Good point Plank. I have tried it both ways. Some of my old collegues swear by internally rotating the leg, some swear by externally rotating the leg. I find externally rotating the leg works. You are pretty deep with your stim cath, so once I hit the femur I pull back then change my approach angle slightly to end up skimming right past the femur after it has been externally rotated. I don't truly walk off the femur as I would only be bending my catheter. The sciatic is a medial structure. In my mind, externally rotating the leg puts the sciatic in a place where you can't miss it. If you could see through the skin and muscle you would see the femur and the sciatic kissing each other. Doing this block under ultrasound is time comsuming. I have confirmed these relationships however. There are plenty of exeptions as not everyone is built the same.
 
At Harborview Med Center in Seattle we do a lot of femoral and pop sci blocks and we do them all under GA at the conclusion of the case.
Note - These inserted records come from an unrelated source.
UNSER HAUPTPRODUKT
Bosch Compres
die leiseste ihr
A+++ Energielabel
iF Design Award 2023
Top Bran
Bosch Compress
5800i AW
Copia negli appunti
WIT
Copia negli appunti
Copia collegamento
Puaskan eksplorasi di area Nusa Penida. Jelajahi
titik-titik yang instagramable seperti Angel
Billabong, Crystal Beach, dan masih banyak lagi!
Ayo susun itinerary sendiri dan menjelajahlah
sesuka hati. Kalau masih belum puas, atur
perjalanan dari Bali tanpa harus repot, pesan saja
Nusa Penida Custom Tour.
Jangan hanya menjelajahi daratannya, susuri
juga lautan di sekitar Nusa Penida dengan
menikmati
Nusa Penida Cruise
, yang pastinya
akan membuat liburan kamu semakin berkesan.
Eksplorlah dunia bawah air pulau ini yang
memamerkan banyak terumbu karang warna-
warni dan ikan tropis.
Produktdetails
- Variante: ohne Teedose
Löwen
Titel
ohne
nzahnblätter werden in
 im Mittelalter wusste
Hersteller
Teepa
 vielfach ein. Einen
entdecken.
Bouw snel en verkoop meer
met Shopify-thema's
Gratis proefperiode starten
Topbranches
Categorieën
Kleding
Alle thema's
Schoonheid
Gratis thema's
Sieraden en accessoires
We used to do them exclusively with nerve stim and over the last 5 years have made the transition to predominantly u/s guided.

I stopped counting when I had personally performed over 100 of them as a CA-2, so you can do the math and figure how many thousands of these blocks we have performed under GA over the years.

We are unaware of any permanent nerve injury in our institution that was attributable to this technique.


- pod

Interesting, anybody else doing this?

The only blocks I placed under GA were kids, and that wasn't many.